-------- Extrait fourni --------

Une idée, un sentiment, ne pas être sur la bonne case. Prétexte à délier un texte mais parfois, une idée est mal exploitée. D’où une alternative, ou bien l’idée et bonne et à l’instar d’une bonne graine plantée dans un terrain aride, elle n’a pas germé, ou bien la graine était de mauvaise qualité.
L’existence pourrait être imaginée tel un déplacement de pièces et pions sur les cases d’un échiquier social. En fait, sur plusieurs échiquiers, chacun représentant l’un des aspects importants de la vie en société. Professions, amours en premier, puis politique, loisirs, hobbys, activités associatives, amitiés etc. L’existence serait en quelque sorte un jeu consistant à se déplacer, guidé par une trame dont les cases se dessinent peu à peu, des cases qu’on essaie d’occuper et que parfois, on quitte pour une autre partie. Cette philosophie de l’existence colle de près à la réalité. Le jeu existentiel a ses règles, conventions sociales, culturelles et lois de la République pour l’essentiel. On joue, on perd ou on gagne mais tous ceux qui ont perdu ou gagné ont joué. Le hasard est souvent de mise. En paraphrasant Aristote et sa citation d’Agathon sur l’art, on dira que l’existence aime le hasard et que le hasard aime l’existence. La raison permet également de s’orienter en connaissance de case, une fois le jeu clairement élucidé, tandis qu’un étrange mystère semble nous amener vers une destination dont on ne sait si elle nous a été assignée par le destin (comme chez les stoïciens) la prédestination (comme chez les chrétiens réformés) ou alors la providence. Dans ce dernier cas, rien n’est joué d’avance mais après avoir joué plusieurs parties, un jeu privilégié semble nous être proposé.

-------- Listing fourni --------

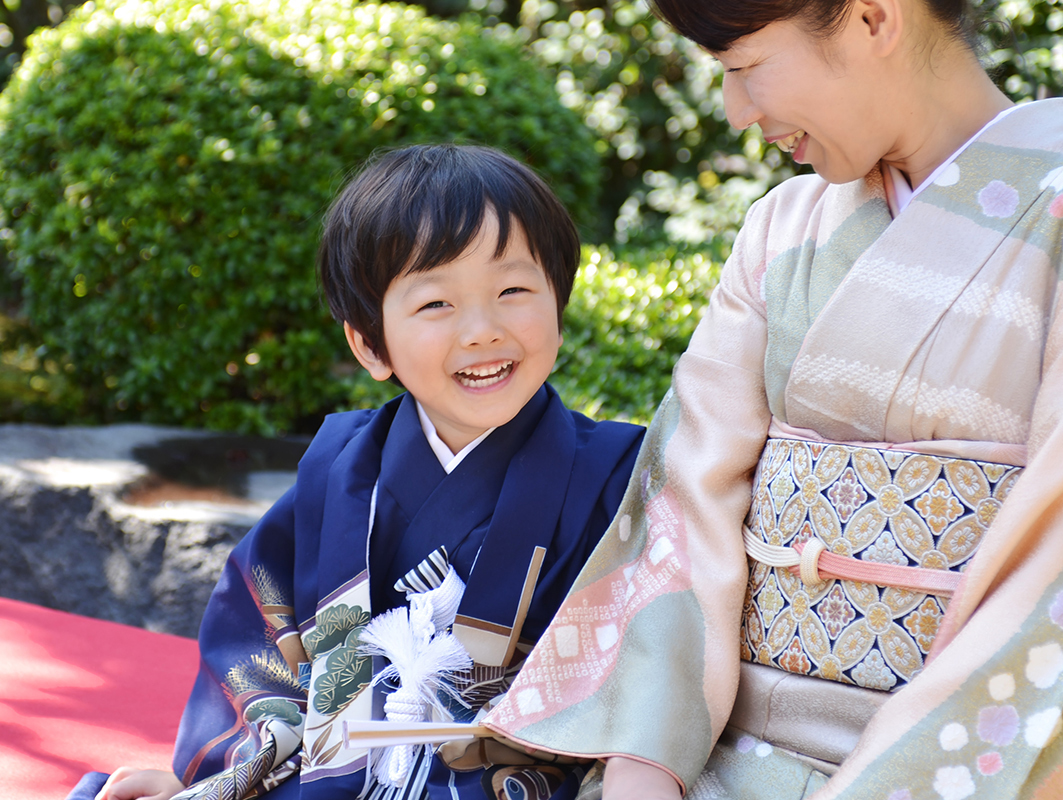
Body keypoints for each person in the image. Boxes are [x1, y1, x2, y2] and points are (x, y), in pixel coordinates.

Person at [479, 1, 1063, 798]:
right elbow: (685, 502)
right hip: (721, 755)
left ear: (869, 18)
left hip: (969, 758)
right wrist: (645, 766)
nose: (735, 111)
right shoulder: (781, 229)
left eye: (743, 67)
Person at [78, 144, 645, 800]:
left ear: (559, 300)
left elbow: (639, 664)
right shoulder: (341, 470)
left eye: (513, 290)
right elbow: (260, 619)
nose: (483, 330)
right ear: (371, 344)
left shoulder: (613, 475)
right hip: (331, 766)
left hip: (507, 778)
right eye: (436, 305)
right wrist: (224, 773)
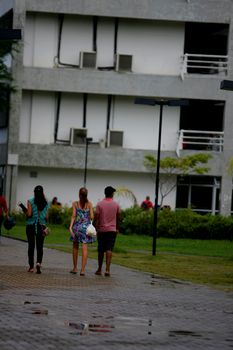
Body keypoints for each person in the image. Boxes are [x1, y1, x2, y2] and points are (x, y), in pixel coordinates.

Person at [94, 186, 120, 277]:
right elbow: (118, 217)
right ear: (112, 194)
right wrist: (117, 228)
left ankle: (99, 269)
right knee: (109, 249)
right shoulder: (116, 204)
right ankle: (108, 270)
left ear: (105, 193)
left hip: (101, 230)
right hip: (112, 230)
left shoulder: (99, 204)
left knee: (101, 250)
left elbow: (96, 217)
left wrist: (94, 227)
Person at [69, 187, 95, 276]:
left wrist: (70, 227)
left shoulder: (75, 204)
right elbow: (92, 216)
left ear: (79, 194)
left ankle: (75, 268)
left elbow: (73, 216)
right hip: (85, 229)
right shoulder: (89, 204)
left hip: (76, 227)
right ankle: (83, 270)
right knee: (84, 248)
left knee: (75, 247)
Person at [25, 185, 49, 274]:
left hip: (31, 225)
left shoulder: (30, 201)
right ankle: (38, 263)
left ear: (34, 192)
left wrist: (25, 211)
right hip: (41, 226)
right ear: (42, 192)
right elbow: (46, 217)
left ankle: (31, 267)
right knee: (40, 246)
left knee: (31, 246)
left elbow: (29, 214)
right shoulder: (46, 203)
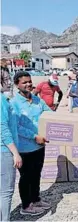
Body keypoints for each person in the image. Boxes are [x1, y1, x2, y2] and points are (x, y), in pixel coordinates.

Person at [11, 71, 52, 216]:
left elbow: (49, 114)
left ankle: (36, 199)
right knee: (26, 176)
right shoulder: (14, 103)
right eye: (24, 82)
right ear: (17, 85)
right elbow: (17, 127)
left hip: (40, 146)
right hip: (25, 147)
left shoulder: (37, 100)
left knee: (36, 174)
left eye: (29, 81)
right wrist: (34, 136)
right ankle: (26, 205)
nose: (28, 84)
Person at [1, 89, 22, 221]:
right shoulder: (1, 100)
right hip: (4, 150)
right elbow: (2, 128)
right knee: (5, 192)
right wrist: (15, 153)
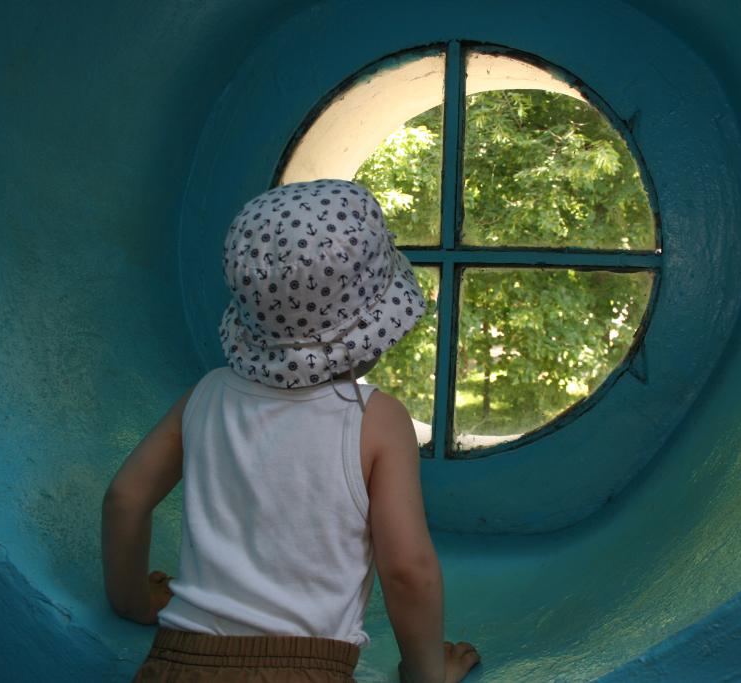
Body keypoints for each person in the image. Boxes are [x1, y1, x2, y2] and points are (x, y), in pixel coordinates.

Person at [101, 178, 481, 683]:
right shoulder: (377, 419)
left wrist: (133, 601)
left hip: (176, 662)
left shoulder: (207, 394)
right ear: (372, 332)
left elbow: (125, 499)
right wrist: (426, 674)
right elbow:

--------

**Activité 1**
Traduisez en anglais cette phrase de l'extrait : « Le jeu existentiel a ses règles, conventions sociales, culturelles et lois de la République pour l’essentiel. »
**Activité 2**
D'après l'extrait, quels aspects de la vie en société viennent en premier parmi les échiquiers ?
**Activité 3**
Reprenez l'extrait sur l'existence comme jeu d'échecs là où il s'arrête et poursuivez-le, s'il vous plaît.
Le listing est un matériau distinct de l'extrait.

**Réponse rédigée 1**
The game of existence has its rules, mainly social and cultural conventions and the laws of the Republic.

**Réponse rédigée 2**
Les professions et les amours.

**Réponse rédigée 3**
Alors que destin et providence suppose qu’un décret ou contrat initial a été conclu entre Dieu et l’intéressé, sans que celui n’aie rien signé. Cette idée est étrangère à la Modernité, surtout aux Lumières axées sur la liberté du sujet, la pleine maîtrise de l’homme sur son existence, disposant de la raison et la volonté. L’éventualité de la providence, pour autant qu’on y croie, semble mieux accordée avec la liberté des Modernes. Pour les stoïciens, la liberté repose sur la capacité de l’esprit humain à pouvoir saisir où le destin l’attire et à s’y conformer dans ses actions. Cette aptitude est d’ailleurs une qualité divine que Dieu a donnée aux hommes, la seule du reste. Dans un contexte théologique tout autre, certains dont Descartes, pratiquaient des exercices spirituels pour acquérir ce don de Dieu permettant de trouver sa voie. Puis cette disposition s’est perdue alors que la Modernité allait sanctifier une liberté conçue comme libre arbitre allié à la Raison. Et peu savent ce qu’il en est de la providence. Sans doute, l’échiquier social est-il devenu hyper-complexe, avec des cases et chemins en augmentation incessante. Comment s’y retrouver dans ce dédale ?
L’existence est un jeu sur un échiquier dont les cases sont crées au cours du jeu. Parfois, un désir de finir la partie, ou du moins de jouer la même partie, se fait sentir. D’où l’expression « se caser ». Autre expression, « ne plus savoir où on habite », autrement dit, s’égarer sur l’échiquier, échoué sur une case dont on ne connaît pas la couleur, ou surpris par les coups d’autres joueurs. Dans ce jeu de l’existence, les cases ne sont pas équivalentes. Les règles évoluent et comme toujours, nous avons des mauvais joueurs ainsi que des tricheurs.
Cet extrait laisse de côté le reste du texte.